Change your password!If you’re one of those people who think it’s cute or clever to use ‘password’ as your password, you may be shocked to know that we’ve just added another highly ranked page on the web that openly publishes your crucial piece of identification.

Security firm SplashData recently published this year’s 25 worst passwords, and having seen individual security policies covering all industries, education levels and levels of paranoia, I can safely say that I’ve seen almost all of the entries from the top ten more often than I’d prefer.

  1. password
  2. 123456
  3. 12345678
  4. qwerty
  5. abc123
  6. monkey
  7. 1234567
  8. letmein
  9. trustno1
  10. dragon

Shockingly, many people in the world use these sequences to lock down their most sensitive login credentials. Thankfully many of the higher risk sites enforce a certain level of password complexity and some even force a password change after a set amount of time, but the fact is that a majority of sites, even ones where sensitive data like credit card information may be stored, do not enforce much, if any, password best practices at all.
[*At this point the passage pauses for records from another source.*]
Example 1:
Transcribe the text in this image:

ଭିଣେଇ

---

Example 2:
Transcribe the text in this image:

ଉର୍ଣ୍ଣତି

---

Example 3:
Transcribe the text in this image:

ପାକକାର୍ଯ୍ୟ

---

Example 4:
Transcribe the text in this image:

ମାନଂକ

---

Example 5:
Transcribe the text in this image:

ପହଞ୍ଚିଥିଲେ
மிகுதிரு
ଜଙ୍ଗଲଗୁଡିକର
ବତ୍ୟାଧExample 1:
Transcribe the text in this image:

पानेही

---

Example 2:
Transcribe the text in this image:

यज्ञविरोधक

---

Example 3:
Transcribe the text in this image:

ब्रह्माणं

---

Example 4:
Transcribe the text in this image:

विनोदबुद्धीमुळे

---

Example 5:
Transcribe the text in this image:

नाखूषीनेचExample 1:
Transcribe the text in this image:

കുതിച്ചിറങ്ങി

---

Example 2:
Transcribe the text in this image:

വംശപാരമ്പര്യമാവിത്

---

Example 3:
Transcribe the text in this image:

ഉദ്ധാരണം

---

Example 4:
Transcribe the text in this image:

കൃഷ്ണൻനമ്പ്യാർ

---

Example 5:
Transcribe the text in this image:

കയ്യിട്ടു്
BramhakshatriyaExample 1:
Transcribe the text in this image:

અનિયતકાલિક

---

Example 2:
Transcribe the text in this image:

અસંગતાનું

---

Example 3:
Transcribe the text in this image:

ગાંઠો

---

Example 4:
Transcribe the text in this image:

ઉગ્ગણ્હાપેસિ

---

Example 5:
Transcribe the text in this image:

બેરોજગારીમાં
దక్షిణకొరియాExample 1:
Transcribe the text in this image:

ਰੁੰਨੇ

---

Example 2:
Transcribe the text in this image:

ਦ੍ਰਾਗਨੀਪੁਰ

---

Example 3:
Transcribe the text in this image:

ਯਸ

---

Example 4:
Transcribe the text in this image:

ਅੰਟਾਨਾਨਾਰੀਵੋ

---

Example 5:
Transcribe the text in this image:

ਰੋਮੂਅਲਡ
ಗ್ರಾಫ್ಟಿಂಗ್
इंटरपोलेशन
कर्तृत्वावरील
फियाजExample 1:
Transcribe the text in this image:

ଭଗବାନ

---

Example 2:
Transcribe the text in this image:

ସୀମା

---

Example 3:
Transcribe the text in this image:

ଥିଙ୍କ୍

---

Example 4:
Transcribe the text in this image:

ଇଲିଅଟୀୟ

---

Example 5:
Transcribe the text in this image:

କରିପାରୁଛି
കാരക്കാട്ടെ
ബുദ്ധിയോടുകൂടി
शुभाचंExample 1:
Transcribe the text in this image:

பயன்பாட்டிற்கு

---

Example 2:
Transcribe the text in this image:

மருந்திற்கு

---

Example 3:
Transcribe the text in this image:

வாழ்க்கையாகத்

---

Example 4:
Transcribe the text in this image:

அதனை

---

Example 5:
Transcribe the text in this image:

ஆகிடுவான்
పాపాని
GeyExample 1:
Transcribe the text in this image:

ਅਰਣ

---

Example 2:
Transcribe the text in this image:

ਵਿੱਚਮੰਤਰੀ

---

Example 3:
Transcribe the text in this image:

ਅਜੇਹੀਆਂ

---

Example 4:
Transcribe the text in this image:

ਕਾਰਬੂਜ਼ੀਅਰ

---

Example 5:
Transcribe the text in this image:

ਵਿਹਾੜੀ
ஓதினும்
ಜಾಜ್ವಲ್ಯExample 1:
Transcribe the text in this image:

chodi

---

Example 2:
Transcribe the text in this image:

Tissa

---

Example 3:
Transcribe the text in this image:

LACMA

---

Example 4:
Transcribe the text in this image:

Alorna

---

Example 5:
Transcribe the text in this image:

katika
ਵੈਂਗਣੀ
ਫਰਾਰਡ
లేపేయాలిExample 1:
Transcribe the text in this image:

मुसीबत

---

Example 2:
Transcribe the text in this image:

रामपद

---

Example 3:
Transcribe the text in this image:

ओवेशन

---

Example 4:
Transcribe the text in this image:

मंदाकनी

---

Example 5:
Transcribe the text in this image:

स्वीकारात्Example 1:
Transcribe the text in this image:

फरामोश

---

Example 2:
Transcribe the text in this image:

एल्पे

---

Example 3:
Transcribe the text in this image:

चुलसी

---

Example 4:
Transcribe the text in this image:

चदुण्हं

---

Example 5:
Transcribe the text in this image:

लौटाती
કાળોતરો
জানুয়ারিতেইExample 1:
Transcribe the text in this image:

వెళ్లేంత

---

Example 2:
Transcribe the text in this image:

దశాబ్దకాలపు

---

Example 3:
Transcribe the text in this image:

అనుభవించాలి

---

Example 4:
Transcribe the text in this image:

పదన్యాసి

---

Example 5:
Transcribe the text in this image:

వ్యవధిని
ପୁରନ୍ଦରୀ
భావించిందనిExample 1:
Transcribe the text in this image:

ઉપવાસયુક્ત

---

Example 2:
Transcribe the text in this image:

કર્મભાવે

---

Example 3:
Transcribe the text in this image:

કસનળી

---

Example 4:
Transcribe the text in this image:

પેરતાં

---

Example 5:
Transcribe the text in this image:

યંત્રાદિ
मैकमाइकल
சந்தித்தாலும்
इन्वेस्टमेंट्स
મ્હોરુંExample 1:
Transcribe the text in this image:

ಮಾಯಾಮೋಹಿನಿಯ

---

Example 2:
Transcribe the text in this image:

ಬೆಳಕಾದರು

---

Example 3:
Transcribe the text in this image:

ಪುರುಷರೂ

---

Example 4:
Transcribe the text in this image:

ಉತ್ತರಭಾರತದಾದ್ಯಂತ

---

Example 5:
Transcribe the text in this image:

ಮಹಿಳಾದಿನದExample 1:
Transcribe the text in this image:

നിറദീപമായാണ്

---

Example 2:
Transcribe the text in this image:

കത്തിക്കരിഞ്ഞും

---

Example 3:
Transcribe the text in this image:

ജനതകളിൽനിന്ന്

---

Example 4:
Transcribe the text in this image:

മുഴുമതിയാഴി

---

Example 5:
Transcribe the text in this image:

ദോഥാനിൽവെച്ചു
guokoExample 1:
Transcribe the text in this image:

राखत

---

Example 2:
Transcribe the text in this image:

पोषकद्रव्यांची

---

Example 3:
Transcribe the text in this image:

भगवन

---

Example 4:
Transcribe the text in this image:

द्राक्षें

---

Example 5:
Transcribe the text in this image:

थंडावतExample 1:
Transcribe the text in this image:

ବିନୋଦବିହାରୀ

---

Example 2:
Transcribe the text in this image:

Here are some tips to developing your own ideal passwords:

  1. Passwords should always contain a mix of upper and lowercase letters, numbers, and where possible, special characters – This ensures that a determined hacker will have to invest more significant amounts of time attempting to break your password through ‘brute force’ repetition.
  2. Passwords should never be a dictionary word – Automated processes will focus on dictionary words more readily than invented or random terms and pick these accounts off first.
  3. Ideally, you shouldn’t use the same password for different accounts – A resilient hacker will undoubtedly try the same credentials at different popular services to maximize their damage.
  4. Passwords should be changed on a fairly regular basis, perhaps every 3-6 months –In many cases, a hacker will retrieve your credentials, note a successful login and simply archive this information for use in a later deed.

If you follow the above tips, your former darling password of ‘monkey’ could better serve you with the far more secure “mo_nK3y%”, so long as you pick a new animal to secure your accounts every once in a while.